Monday, October 25, 2021

Fakahatchee and Me… Memories of a Nature Girl

STEPPING STONES


Stephanie Lyons points to a crocodile at one of her favorite walking spots, the Marsh Trail. Photo by Bob McConville

Stephanie Lyons points to a crocodile at one of her favorite walking spots, the Marsh Trail. Photo by Bob McConville

Every once in a while you come across an individual that is really unique; someone who has a passion for life, for learning and for teaching others. This has only happened to me a few times throughout my working career so this past year was very special.

About 18 months ago I met a young college grad who absolutely exuded the above-mentioned characteristics. That “first impression” feeling was undeniably positive. Her energy was so contagious that everyone she met wanted to spend more time with her. When she agreed to conduct eco-tours for me in the Big Cypress area I knew the public would embrace her as well. She was a great educator.

As our season was ending last April I asked her to submit a paper to me.
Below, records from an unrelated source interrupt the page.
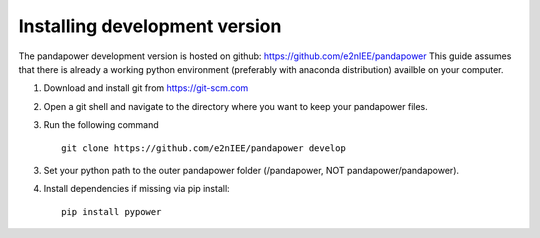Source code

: ===================================================
Installing development version
===================================================

The pandapower development version is hosted on github: https://github.com/e2nIEE/pandapower
This guide assumes that there is already a working python environment (preferably with anaconda distribution) availble on your computer.

1. Download and install git from https://git-scm.com

2. Open a git shell and navigate to the directory where you want to keep your pandapower files.

3. Run the following command ::

    git clone https://github.com/e2nIEE/pandapower develop
       
3. Set your python path to the outer pandapower folder (/pandapower, NOT pandapower/pandapower). 

4. Install dependencies if missing via pip install: ::

    pip install pypower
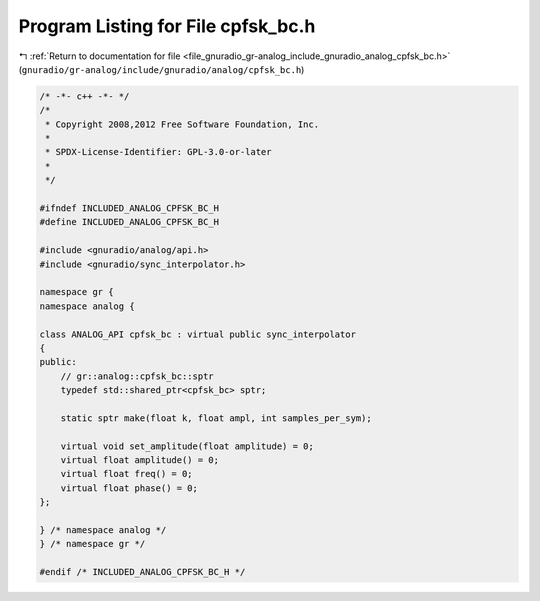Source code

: 
.. _program_listing_file_gnuradio_gr-analog_include_gnuradio_analog_cpfsk_bc.h:

Program Listing for File cpfsk_bc.h
===================================

|exhale_lsh| :ref:`Return to documentation for file <file_gnuradio_gr-analog_include_gnuradio_analog_cpfsk_bc.h>` (``gnuradio/gr-analog/include/gnuradio/analog/cpfsk_bc.h``)

.. |exhale_lsh| unicode:: U+021B0 .. UPWARDS ARROW WITH TIP LEFTWARDS

.. code-block:: cpp

   /* -*- c++ -*- */
   /*
    * Copyright 2008,2012 Free Software Foundation, Inc.
    *
    * SPDX-License-Identifier: GPL-3.0-or-later
    *
    */
   
   #ifndef INCLUDED_ANALOG_CPFSK_BC_H
   #define INCLUDED_ANALOG_CPFSK_BC_H
   
   #include <gnuradio/analog/api.h>
   #include <gnuradio/sync_interpolator.h>
   
   namespace gr {
   namespace analog {
   
   class ANALOG_API cpfsk_bc : virtual public sync_interpolator
   {
   public:
       // gr::analog::cpfsk_bc::sptr
       typedef std::shared_ptr<cpfsk_bc> sptr;
   
       static sptr make(float k, float ampl, int samples_per_sym);
   
       virtual void set_amplitude(float amplitude) = 0;
       virtual float amplitude() = 0;
       virtual float freq() = 0;
       virtual float phase() = 0;
   };
   
   } /* namespace analog */
   } /* namespace gr */
   
   #endif /* INCLUDED_ANALOG_CPFSK_BC_H */
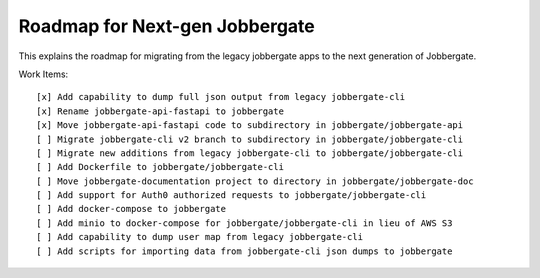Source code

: =================================
 Roadmap for Next-gen Jobbergate
=================================

This explains the roadmap for migrating from the legacy jobbergate apps to the
next generation of Jobbergate.


Work Items::

    [x] Add capability to dump full json output from legacy jobbergate-cli
    [x] Rename jobbergate-api-fastapi to jobbergate
    [x] Move jobbergate-api-fastapi code to subdirectory in jobbergate/jobbergate-api
    [ ] Migrate jobbergate-cli v2 branch to subdirectory in jobbergate/jobbergate-cli
    [ ] Migrate new additions from legacy jobbergate-cli to jobbergate/jobbergate-cli
    [ ] Add Dockerfile to jobbergate/jobbergate-cli
    [ ] Move jobbergate-documentation project to directory in jobbergate/jobbergate-doc
    [ ] Add support for Auth0 authorized requests to jobbergate/jobbergate-cli
    [ ] Add docker-compose to jobbergate
    [ ] Add minio to docker-compose for jobbergate/jobbergate-cli in lieu of AWS S3
    [ ] Add capability to dump user map from legacy jobbergate-cli
    [ ] Add scripts for importing data from jobbergate-cli json dumps to jobbergate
Not a thesis or term paper but I asked that she put her heart and soul about her feelings for nature, people and our ecosystem in her own words.

I would like to share some excerpts from her writings. She is spending the summer in Maine, still teaching others about another eco-system and I know she is thriving in her new venture. Her passion to further her environmental studies education paired with her great teaching skills will take her on some amazing journeys, for sure.

From Stephanie Lyons, here is her soul, bared for the public to enjoy:

Fakahatchee and Me…

My eye catches the movement of a soft tail swinging lazily from a leaning tree. I gaze up in amazement at the large, tan body. Yellow eyes peer down, mid paw-lick, to see what lesser being has approached. His throne…a cypress tree decorated with strangler figs, gives this King of the Jungle an ample sunning spot above the dampness of the swamp. He settles in for a rest, unimpressed by my curiosity.

I couldn’t help but imagine this scene every time I approached the massive, fallen tree at the end the Big Cypress Bend boardwalk. I feel for the panthers that desperately try to understand the roadways and concrete slabs rising high above. To understand would mean they know they are not welcome. There is no place for them in our neighborhoods. How do I explain this to my guests?

Constantly thinking and teaching about the species that are no longer thriving is the hardest part of my job. I helplessly wait for the rain to come so the wood storks can have a good breeding season. I cringed as many of the fish died after high winds tore up the silt at the bottom of the canal. It would be easy to get caught up in things going wrong, but that’s not me. I reminded myself everyday about the success we have had in protecting the Everglades and the different species that live here. I looked in wonder at ghostly trees reaching toward the clouds, dripping with Spanish moss; the birds as tall as my four-year-old self. I spun around when I heard the call of a bird, trying desperately to spot the bright red feathers of a red-bellied woodpecker begging to be seen and flying off just as quickly.

It has been a dream getting to see all of this inspiration firsthand. At first, working as a guide on the Fakahatchee boardwalk was completely intimidating. The unknown was a little scary, especially when it’s as dense and wild as the Big Cypress Bend. What were these ferns and trees and nest-like bundles in their branches? What bird is making that call, when do gators hatch and how old is that tree? What’s going on with the Burmese pythons?

I wrote out a mock tour looking for transitional pieces and interesting stories. I followed

Bob’s basic outline and casual tone. I memorized facts and tried to master his wit. One thing I loved about these tours was getting to know the people who joined me. I had a man who started a training program to better equip teachers working in inner city schools, a woman who dedicated her life to preserving lighthouses on the New England coast, a seventh grade boy who has more talents and interests than most people I know.

My goal was that my guests left feeling relaxed and optimistic, interested and excited. Maybe they will teach others about the importance of the balance in nature. When it comes down to it, I could spend many days enjoying nature by myself and be happy. But sharing what I know and hearing other people’s stories fulfills me.

I have a wild imagination and can picture my panther on his throne even sitting here at my computer, worlds away from his. It’s fitting to have good imagination working in a place unlike anywhere else on the planet. A place where I saw Burmese python tracks, pink birds and fish in the clutches of sharp talons high above my head. I want to hold on to the feeling I had here of freedom. Even in the density of the strand I felt the wide openness of the area, the possibility of what I might see and all the moments that were happening that no one else was seeing. I know how cool it was for me to have this experience and see so much of this unique area.

I am confident that a part of me will always be “swamp girl” and swamp girl looked alligators in the eye and casually passed by water moccasins. So, my dear unknown future challenges, just know I survived the swamp. Actually… I thrived here!

Thank you, Stephanie, for sharing your heart. As are your guests, I am a better person for knowing you. God bless you on your journey!

Bob is the owner of Stepping Stone Ecotours and a naturalist on board the Dolphin Explorer. His pictorial book “Beyond The Mangrove Trees” is available at several locations on Marco Island. Bob loves his wife very much!